Copy the records below verbatim, from the first line through the line containing "promotions sont souvent", inclusive, and output nothing else.

** Data for the task follows **

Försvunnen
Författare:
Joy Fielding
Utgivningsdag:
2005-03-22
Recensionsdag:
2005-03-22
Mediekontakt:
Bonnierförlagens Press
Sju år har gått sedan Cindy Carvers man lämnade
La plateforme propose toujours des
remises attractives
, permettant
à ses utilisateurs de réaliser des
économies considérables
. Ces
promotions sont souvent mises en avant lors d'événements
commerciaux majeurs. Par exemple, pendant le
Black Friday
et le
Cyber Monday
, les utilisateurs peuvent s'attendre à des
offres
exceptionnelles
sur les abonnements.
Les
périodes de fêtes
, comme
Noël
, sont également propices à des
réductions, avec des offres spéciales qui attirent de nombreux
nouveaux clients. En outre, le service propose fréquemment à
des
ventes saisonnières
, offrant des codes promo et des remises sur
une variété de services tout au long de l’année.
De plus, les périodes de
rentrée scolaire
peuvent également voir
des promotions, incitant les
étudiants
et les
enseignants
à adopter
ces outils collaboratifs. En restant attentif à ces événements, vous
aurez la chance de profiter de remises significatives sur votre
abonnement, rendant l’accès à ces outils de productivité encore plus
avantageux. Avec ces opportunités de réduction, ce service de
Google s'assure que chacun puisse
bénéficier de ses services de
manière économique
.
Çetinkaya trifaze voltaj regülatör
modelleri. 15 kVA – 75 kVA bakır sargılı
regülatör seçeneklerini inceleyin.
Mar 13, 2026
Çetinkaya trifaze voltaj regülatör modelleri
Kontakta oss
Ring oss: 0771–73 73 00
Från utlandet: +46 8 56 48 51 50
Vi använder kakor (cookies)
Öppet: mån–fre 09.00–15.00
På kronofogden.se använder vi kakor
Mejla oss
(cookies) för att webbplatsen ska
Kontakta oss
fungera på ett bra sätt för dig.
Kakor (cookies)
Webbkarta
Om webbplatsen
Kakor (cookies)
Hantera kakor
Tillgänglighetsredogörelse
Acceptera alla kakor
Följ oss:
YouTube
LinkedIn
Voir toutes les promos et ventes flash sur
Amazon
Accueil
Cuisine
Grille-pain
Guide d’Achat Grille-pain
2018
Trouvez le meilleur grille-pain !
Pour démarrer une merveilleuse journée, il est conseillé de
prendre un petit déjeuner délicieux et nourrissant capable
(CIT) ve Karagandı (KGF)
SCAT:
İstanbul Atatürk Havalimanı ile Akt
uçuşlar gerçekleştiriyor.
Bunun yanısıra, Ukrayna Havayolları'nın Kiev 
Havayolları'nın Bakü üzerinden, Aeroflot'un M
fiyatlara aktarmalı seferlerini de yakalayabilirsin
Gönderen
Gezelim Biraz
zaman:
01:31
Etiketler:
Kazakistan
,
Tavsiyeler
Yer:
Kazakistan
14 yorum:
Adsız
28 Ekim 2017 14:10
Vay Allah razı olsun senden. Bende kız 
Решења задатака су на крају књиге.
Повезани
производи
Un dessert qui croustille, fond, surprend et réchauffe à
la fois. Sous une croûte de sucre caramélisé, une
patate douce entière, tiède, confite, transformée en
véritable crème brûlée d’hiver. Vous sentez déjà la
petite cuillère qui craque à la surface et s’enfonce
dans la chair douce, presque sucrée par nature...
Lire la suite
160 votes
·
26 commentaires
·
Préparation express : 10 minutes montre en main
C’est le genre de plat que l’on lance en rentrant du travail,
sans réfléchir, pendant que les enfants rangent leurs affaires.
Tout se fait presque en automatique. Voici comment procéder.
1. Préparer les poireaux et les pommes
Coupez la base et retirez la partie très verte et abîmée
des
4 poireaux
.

** End of Data for the task **

■ **Finished task**
Försvunnen
Författare:
Joy Fielding
Utgivningsdag:
2005-03-22
Recensionsdag:
2005-03-22
Mediekontakt:
Bonnierförlagens Press
Sju år har gått sedan Cindy Carvers man lämnade
La plateforme propose toujours des
remises attractives
, permettant
à ses utilisateurs de réaliser des
économies considérables
. Ces
promotions sont souvent mises en avant lors d'événements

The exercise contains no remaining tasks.